A potential melanoma vaccine has been developed as a fast-acting skin patch that efficiently delivers medication to attack melanoma cells. Recently presented at the American Chemical Society (ACS) Fall 2019 National Meeting and Exposition (25–29 August 2019, San Diego, CA, USA), the device is an advancement towards developing a vaccine to treat melanoma and has the potential for widespread applications for other vaccines.
Researchers at the Massachusetts Institute of Technology (MIT, MA, USA) have designed a novel pH-responsive polymer with two parts. “The first part contains amine groups that are positively charged at the pH at which we make the microneedles, but that become neutral at the pH of skin,” commented Yanpu He (MIT).
He continued: “The second part contains carboxylic acid groups with no charge when the microneedles are made, but which become negatively charged when the patch is applied to the skin, so there is an overall change in charge from positive to negative.”
We are using low-cost chemistry and a simple fabrication scheme to transform vaccination.
The patch quickly switches to repelling negative-negative-negative layers when placed on the skin. After the microneedles pierce the skin and implant the layer-by-layer (LbL) drug beneath the skin, the drug leaves the patch quickly.
The researchers vaccinated mice with the patches, using chicken ovalbumin as a model antigen, and compared the results with intramuscular and subcutaneous injections. The findings demonstrated that the microneedle treatment produced nine times the antibody level compared to intramuscular injections and 160 times the antibody level compared to subcutaneous injections. Efficient immune activation in surgical samples of human skin was also demonstrated.
Paula Hammond (MIT) commented: “Our patch technology could be used to deliver vaccines to combat different infectious diseases. But we are excited by the possibility that the patch is another tool in the oncologists’ arsenal against cancer, specifically melanoma.”
To construct a melanoma vaccine, the researchers developed an antigen that includes a marker frequently overexpressed by melanoma cells, as well as an adjuvant, which creates a generalized danger signal for the immune system and boosts its response.
Next, they tested different LbL microneedle film arrangements of antigen and adjuvant in immune cells derived from mice. From these experiments, the researchers identified the optimal LbL microneedle structure that appears to activate immune cells directly accessible in the skin.
In living mice, these cells could, in turn, migrate to the lymphatic system and recruit other immune cells to attack the melanoma tumor. The researchers now plan to test the patches on melanoma tumors in mice.
“We are using low-cost chemistry and a simple fabrication scheme to transform vaccination,” Hammond concluded. “Ultimately, we want to get a device approved and on the market.”
What are the current treatment options for melanoma?
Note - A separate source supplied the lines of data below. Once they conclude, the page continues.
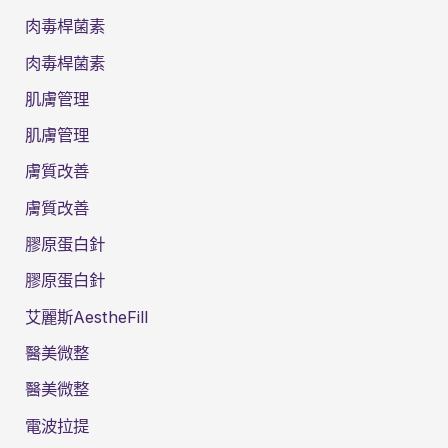
肉毒桿菌素
肉毒桿菌素
肌膚管理
肌膚管理
膚質改善
膚質改善
膠原蛋白針
膠原蛋白針
艾麗斯AestheFill
醫美微整
醫美微整
電波拉提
Treatment options for melanoma are dependent on the stage at which the melanoma is detected, e.g. if the disease is detected in its early stages then the tumor can be removed during surgery. However, if it has metastasized to locations such as the lymph nodes then treatment options can include radiation, immuno-oncology, targeted therapies and more invasive surgery.
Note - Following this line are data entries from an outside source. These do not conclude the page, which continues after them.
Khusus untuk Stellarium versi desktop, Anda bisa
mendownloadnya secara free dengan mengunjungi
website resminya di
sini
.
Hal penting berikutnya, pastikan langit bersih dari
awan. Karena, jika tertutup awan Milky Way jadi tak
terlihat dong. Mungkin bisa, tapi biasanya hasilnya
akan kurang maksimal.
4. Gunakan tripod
Which immunotherapies are approved for the treatment of melanoma?
At present there are seven immunotherapy options that are approved by the US FDA; Yervoy (ipilimumab), Opdivo® (nivolumab), a combination of nivolumab and ipilimumab, Keytruda® (pembrolizumab), Proleukin® (aldesleukin), Intron A® (Interferon alfa-2b) and Sylatron®/PEG-Intron® (Peginterferon alfa-2b). An oncolytic virus therapy, termed T-VEC is also approved for some patients with advanced melanoma – find out more about T-VEC in our exclusive interview with Kevin Harrington (The Institute of Cancer Research, London, UK).
In the UK, a few of the immunotherapies mentioned above are also recommended by NICE. These include nivolumab and pembrolizumab as well as talimogene laherparepvec.